**** EXTRACTED RECORDS ****

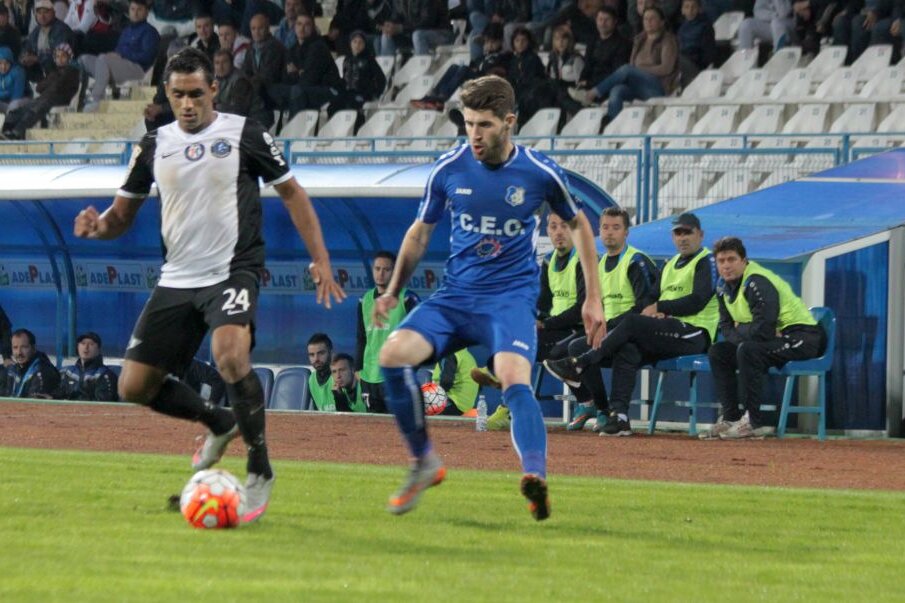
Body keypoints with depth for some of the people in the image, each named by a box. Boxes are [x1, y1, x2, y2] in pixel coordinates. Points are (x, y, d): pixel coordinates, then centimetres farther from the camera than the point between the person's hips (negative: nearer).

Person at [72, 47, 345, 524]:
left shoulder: (243, 134, -3)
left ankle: (260, 471, -18)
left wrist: (320, 260, -4)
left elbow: (291, 193, 3)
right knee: (134, 387, 4)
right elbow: (123, 213, 14)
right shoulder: (154, 145, 8)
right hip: (177, 279, 5)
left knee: (230, 354, -33)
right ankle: (220, 423, 30)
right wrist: (98, 226, -11)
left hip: (233, 270, -5)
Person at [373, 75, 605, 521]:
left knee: (515, 379, -31)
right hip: (455, 295, 3)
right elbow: (421, 232, 17)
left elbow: (578, 225, 13)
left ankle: (536, 477, -47)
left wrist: (593, 299, 12)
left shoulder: (540, 173, -5)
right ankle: (424, 463, -5)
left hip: (512, 296, -3)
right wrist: (393, 292, 14)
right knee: (394, 354, -21)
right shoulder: (449, 169, 0)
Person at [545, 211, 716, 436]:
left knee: (631, 323, -24)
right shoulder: (670, 265, 25)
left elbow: (698, 301, -14)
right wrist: (655, 313, -5)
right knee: (626, 349, -22)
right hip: (668, 333, 7)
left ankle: (578, 366, -22)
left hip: (695, 334, -7)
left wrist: (660, 307, -11)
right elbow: (651, 299, 19)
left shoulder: (707, 262, -1)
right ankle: (619, 416, -29)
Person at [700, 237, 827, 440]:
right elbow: (727, 329, 6)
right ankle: (731, 418, -1)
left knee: (747, 350, -32)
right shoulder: (724, 286, 6)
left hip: (802, 336, -10)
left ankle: (753, 422, -28)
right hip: (773, 339, 10)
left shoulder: (758, 283, -23)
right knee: (718, 352, 4)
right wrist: (747, 332, -14)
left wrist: (739, 330, -10)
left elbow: (762, 330, -30)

****

* [WHAT TO PRODUCE]
Please write out again the lines from the items above, starting with the line that contains "right knee: (134, 387, 4)" and going on through the line that contains "right wrist: (655, 313, -5)", both included.

* [THE ANSWER]
right knee: (134, 387, 4)
right elbow: (123, 213, 14)
right shoulder: (154, 145, 8)
right hip: (177, 279, 5)
left knee: (230, 354, -33)
right ankle: (220, 423, 30)
right wrist: (98, 226, -11)
left hip: (233, 270, -5)
Person at [373, 75, 605, 521]:
left knee: (515, 379, -31)
right hip: (455, 295, 3)
right elbow: (421, 232, 17)
left elbow: (578, 225, 13)
left ankle: (536, 477, -47)
left wrist: (593, 299, 12)
left shoulder: (540, 173, -5)
right ankle: (424, 463, -5)
left hip: (512, 296, -3)
right wrist: (393, 292, 14)
right knee: (394, 354, -21)
right shoulder: (449, 169, 0)
Person at [545, 211, 716, 436]:
left knee: (631, 323, -24)
right shoulder: (670, 265, 25)
left elbow: (698, 301, -14)
right wrist: (655, 313, -5)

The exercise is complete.